ジュピター (2015):映画短評
ジュピター (2015)ライター5人の平均評価: 3.2
人間描写の薄さが最大の障害か
女性版『マトリックス』とも、ウォシャウスキー姉弟流『オズの魔法使い』とも呼ばれる本作。うだつの上がらない主人公が思いがけず宇宙紛争に巻き込まれることで、平凡な日常や家族の有難みを知るという筋立てに、名作『スターファイター』辺りを想起するSF映画ファンも少なくないかもしれない。
それほどまでに出尽くした感のある設定も然ることながら、登場人物たちの型通りな人間描写が最大の難点。キャラクターに血肉が通っていないせいもあって、宇宙船などの壮麗な美術セットや手間ひまをかけた派手なVFXも空々しく感じられてしまう。王位継承にやたら面倒な手続きが必要だったりするバカバカしさは嫌いじゃないけれど。
どっちつかずがタマに傷の女性版『マトリックス』
生活に疲れた主人公が、別世界の救世主になる可能性を秘めている……という大筋は『マトリックス』の女性版。しかし、詰め込まれた要素は『マトッリクス』とは異なる。
3D映像には迫力があり、ビジュアル的に退屈させることはない。ユーモアも満点でヒロインの軽妙なキャラクターが良く出ており、本作の魅力として機能する。

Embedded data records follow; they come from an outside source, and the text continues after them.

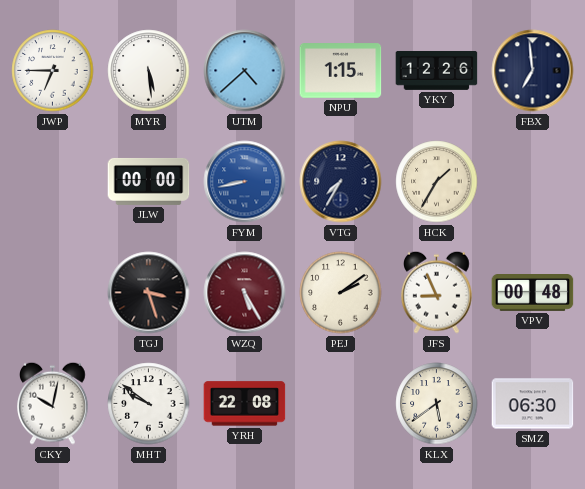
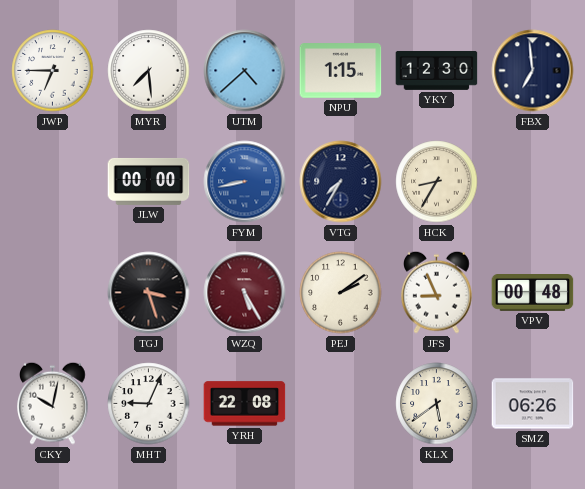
MYR: 5:29 -> 7:29
YKY: 12:26 -> 12:30
HCK: 1:35 -> 8:35
MHT: 9:51 -> 9:04
SMZ: 06:30 -> 06:26
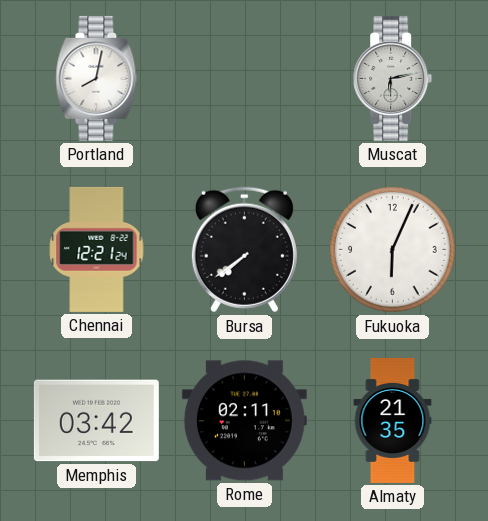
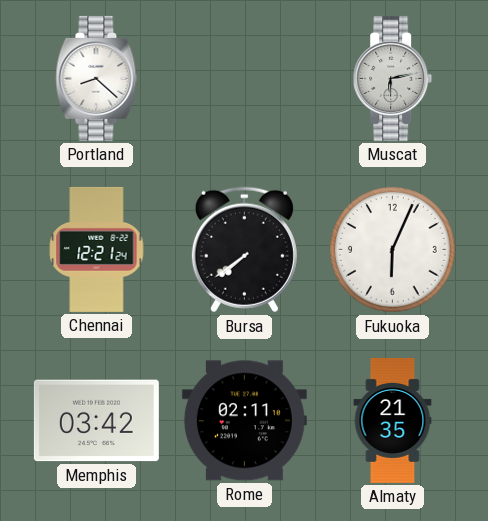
Portland: 8:02 -> 8:22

残念なのは、この軽さが『マトリックス』の1作目に宿っていた力強いテーマの伝達を妨げていること。いっそお笑いに徹してくれたらベタな家族のドラマも心置きなく楽しめたろうが、結果的にハードともソフトともつかぬ一貫性に欠けた作品となってしまった。詰め込み過ぎが惜しまれる。
チャニングのマンライナーのせいで注意力散漫に……
『マトリックス』以降、減少していたウォシャウスキー姉弟のマジックがついに消失したようだ。もちろんアブラクサス一族が支配する王朝の造形や宇宙船はじめとするガジェット&衣装デザインなどは豪華なゴシック風だし、観客の興味を引くには十分。でも「どこかで見たような風景」というデジャヴュ感が残るのも否めない。エディ・レッドメインの満を持した感アリな悪役も薄っぺらいが、ウォシャウスキー作品と期待値が上げなければ楽しめるかも。最大のがっかりはチャニング・テイタムで、アイメイクに失笑。彼のマンライナーに気を取られて、本筋を忘れそうでした。アレはやはり、退廃的なミュージシャンあたりの専売特許にしとくべきだろう。
“脳内で”『パシリム』テーマ曲、流れます。
「オデュッセイア」と『ターミネーター』をミックスしたような初期設定、つか“女子版『マトリックス』”からも分かるように、相変わらず膨大な予算を懸け、アホなディストピア映画を作ってしまうウォシャウスキー姉弟の感覚がステキだ。エルフ耳を付けても、キュートじゃないチャニング・テイタムを始め、キモさ際立つマザコン王子なエディ・レッドメインやパンクメイクな雑魚キャラのぺ・ドゥナなど、俳優のムダ使いも逆に愛らしくなるほど。もちろん、『マトリックス』のミラクルは起きません。そして、次々登場するガジェット&ロボに高まりまくり。ちなみに、ロボ出動の際には『パシリム』のテーマ曲が“脳内で”流れることでしょう。
監督姉弟好みのSFアイテムぎっしりの豪華絢爛SF絵巻
今回の飛び道具は、引力変換ブーツ。このブーツは、引力の方向を変えて、空中を全方位に飛行可能。映像では、ブーツの動きの軌跡を描いて、動きの細かさと自在さを強調、ウォシャウスキー姉弟が映画化を希望していたSF小説「スノウ・クラッシュ」の街の隙間を駆け抜けるスケートボードを連想させる。
そんな具合に全編に監督姉弟が大好きなSFの定番アイテム(人間と他生物の遺伝子交配、長寿の知的生命体、人間の起源説等)を詰め込んで、シェイクスピア風愛憎劇と「オズの魔法使」を掛け合わせたので、デザイン様式もSFとルネサンス風装飾のハイブリッド。冒頭のロゴマークの紋様から、彼らの意匠がシッポの先まで詰まってる。